So why has the majority of this Court resorted to such an unsupportable pretext as "implied repeal," even in the face of the legislative history of our "frozen liability" statute, in order to shift liability for Corder's injuries from her own UM carrier to Stinnett's defrauded liability carrier? The answer is simple and readily apparent. The desired result in this case is to hold both insurers liable and thereby provide Corder with (at least) double recovery. If Progressive cannot rescind, Corder can recover under both Progressive's BRB and liability coverages, as well as State Farm's UIM coverage. But if Progressive can rescind, Corder can recover under State Farm's UM coverage, but not its UIM coverage, because recovery cannot be had against the UM and UIM coverages of the same policy. Cf. Motorists Mut. Ins. Co. v. Glass, Ky., 996 S.W.2d 437, 448-50 (1997); Windham v. Cunningham, Ky.App. 902 S.W.2d 838 (1995). Ergo, the desired result is that Progressive cannot rescind; and the only theory which could possibly support that result is "implied repeal." Thus, the majority opinion ignores our own legislative history, as well as applicable precedents from jurisdictions with identical legislative schemes, and simply makes a public policy decision that the interests of an injured plaintiff such as Corder are superior to those of a defrauded insurer such as Progressive. That, of course, directly contravenes the public policy decision made by the General Assembly when it enacted KRS 304.14-110, the recission statute, and repealed KRS 187.490(6), the "frozen liability" statute. As noted supra in this opinion, the prerogative to establish public policy in this instance rests solely with the General Assembly.
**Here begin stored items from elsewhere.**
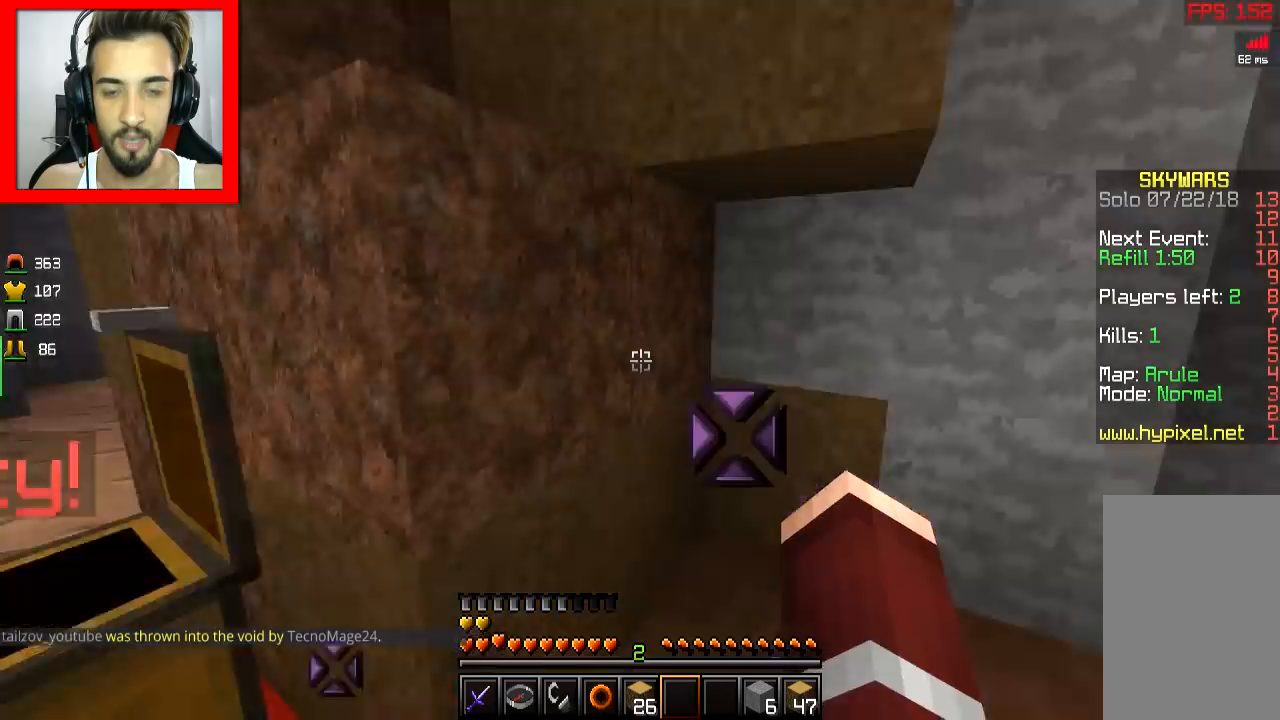
{"keys": ["w"], "mouse": [], "events": [[200, "w", "down"], [434, "d", "up"]]}
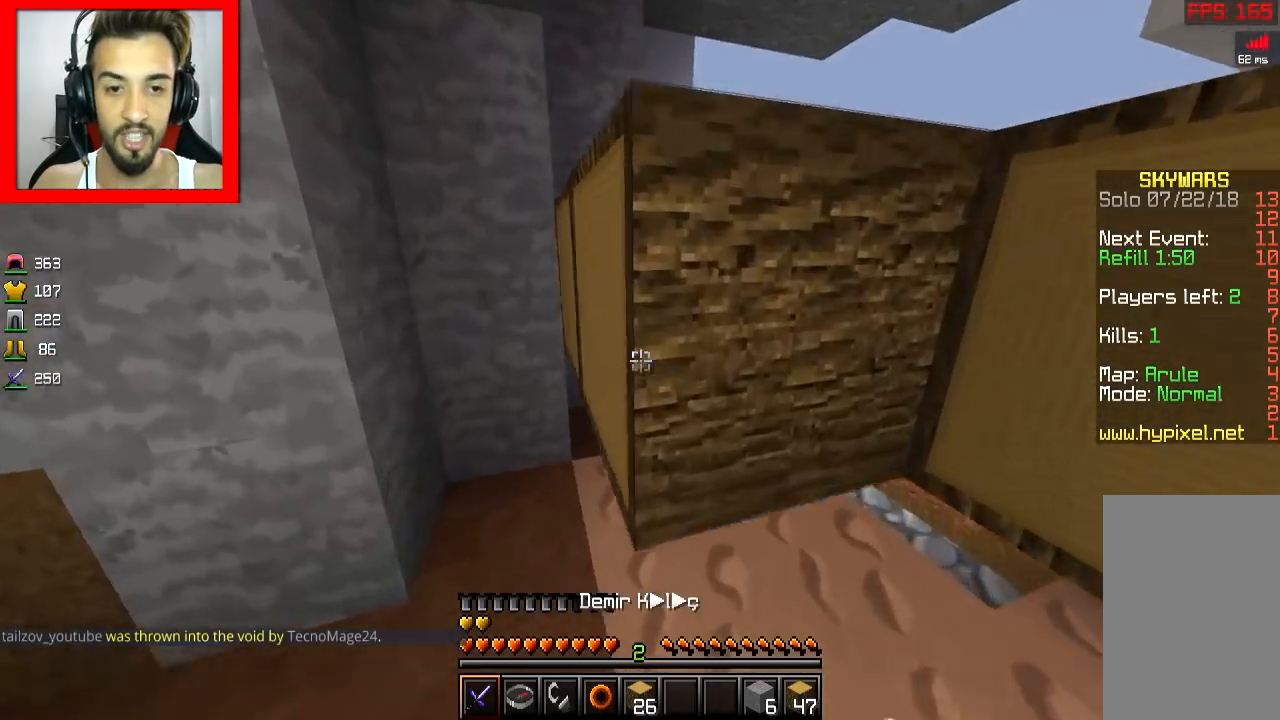
{"keys": ["w"], "mouse": ["right"], "events": [[184, "space", "down"], [301, "space", "up"], [401, "w", "up"], [451, "mouse_right", "down"], [501, "w", "down"]]}
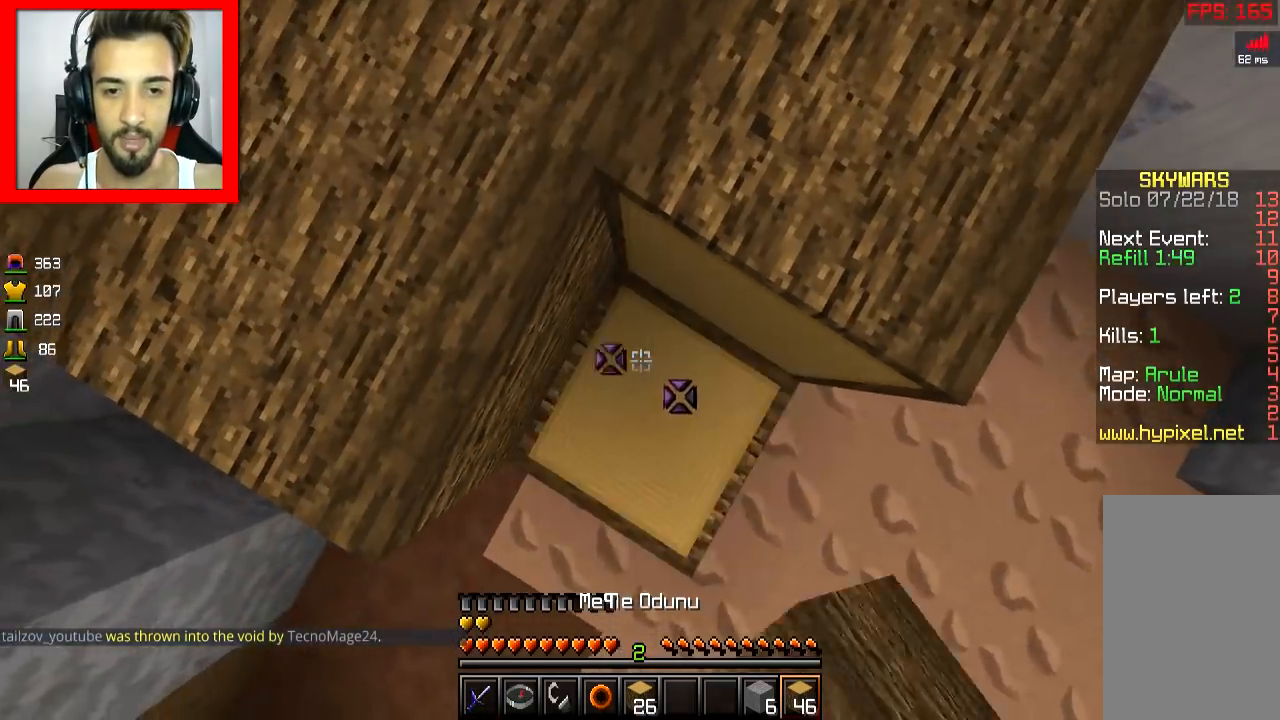
{"keys": ["w"], "mouse": [], "events": [[50, "mouse_right", "up"], [200, "space", "down"], [450, "space", "up"]]}
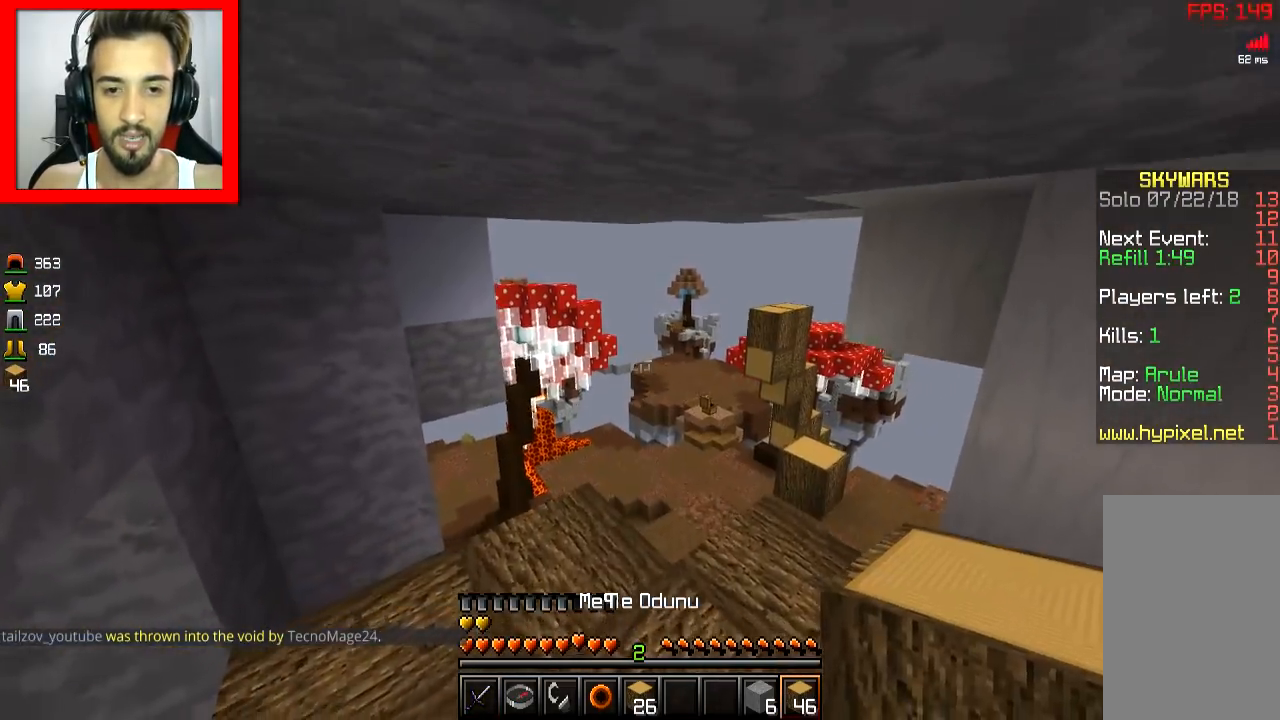
{"keys": [], "mouse": [], "events": [[351, "w", "up"]]}
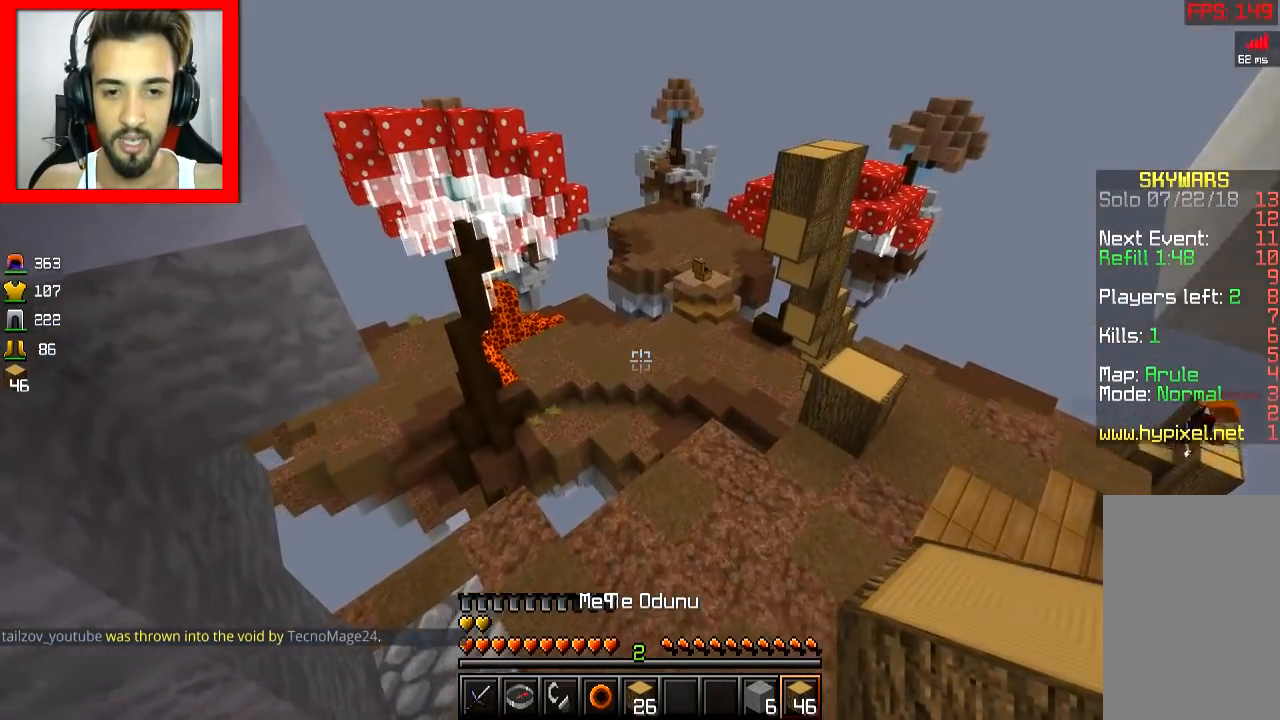
{"keys": ["w"], "mouse": [], "events": [[167, "d", "down"], [200, "w", "down"], [267, "d", "up"]]}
Finally, the majority opinion suggests in gratuitous dictum that Progressive may avail itself of the alternative remedy of pursuing an action for subrogation against Roy Stinnett, Jr., for any amounts it is required to pay to Corder. Perhaps; but none of the cases cited by the majority in support of that proposition so hold,[7] and no cases so holding are found. As the majority well knows, whether a subrogation right is significant or merely illusory depends upon the financial resources of the wrongdoer. Cf. Nationwide Mut. Ins. Co. v. State Farm Auto. Ins. Co., Ky., 973 S.W.2d 56, 57-58 (1998); Coots v. Allstate Ins. Co., Ky., 853 S.W.2d 895, 902 (1993). An injured person who files a direct action against a tortfeasor's liability insurance carrier[8] stands in the shoes of and has no greater rights than the insured, Tharp v. Security Ins. Co. of New Haven, Conn., Ky., 405 S.W.2d 760 (1966), Sun Indem. Co. v. Dulaney, 264 Ky. 112, 89 S.W.2d 307 *391 (1935); and any policy defense which would have been available against the insured is also available against the injured party. Kentucky Farm Bureau Mut. Ins. Co. v. Miles, Ky., 267 S.W.2d 928 (1954). It is no justification for a wrong decision to assert that an innocent party who is legally entitled to win can afford to lose because it might be able to recoup its losses by way of a collateral remedy. Why should Progressive be required to pursue a problematic subrogation claim when the law is clear that it has no liability to Corder in the first place? Conversely, if responsibility for Corder's injuries were properly placed where it belongs, i.e., on her own UM carrier, that insurer could pursue its statutory right of subrogation against the tortfeasor. KRS 304.20-020(4); Wine v. Globe American Cas. Co., Ky., 917 S.W.2d 558, 562 (1996).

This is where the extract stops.